- _TASK TO CARRY OUT_
Quote every line of the listing below verbatim, omitting the pictures from your answer.

[Saved data entries]
BEGIN
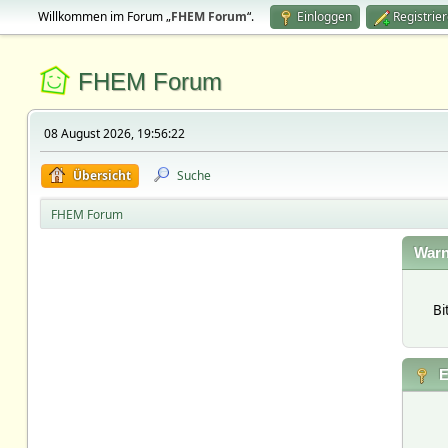
Willkommen im Forum „
FHEM Forum
“.
Einloggen
Registrie
FHEM Forum
08 August 2026, 19:56:22
Übersicht
Suche
FHEM Forum
Warn
Bi
E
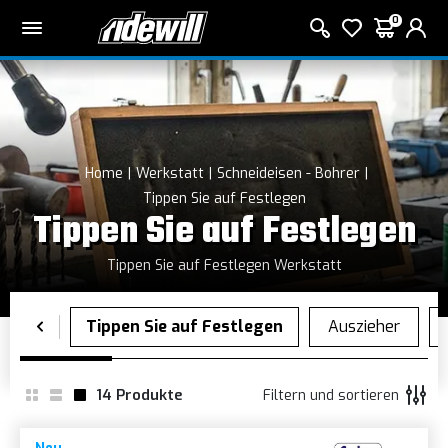
0
Home
Werkstatt
Schneideisen - Bohrer
Tippen Sie auf Festlegen
Tippen Sie auf Festlegen
Tippen Sie auf Festlegen Werkstatt
14
Produkte
Filtern und sortieren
END
- _RESULT OF THE EXERCISE_
Willkommen im Forum „
FHEM Forum
“.
Einloggen
Registrie
FHEM Forum
08 August 2026, 19:56:22
Übersicht
Suche
FHEM Forum
Warn
Bi
E
0
Home
Werkstatt
Schneideisen - Bohrer
Tippen Sie auf Festlegen
Tippen Sie auf Festlegen
Tippen Sie auf Festlegen Werkstatt
14
Produkte
Filtern und sortieren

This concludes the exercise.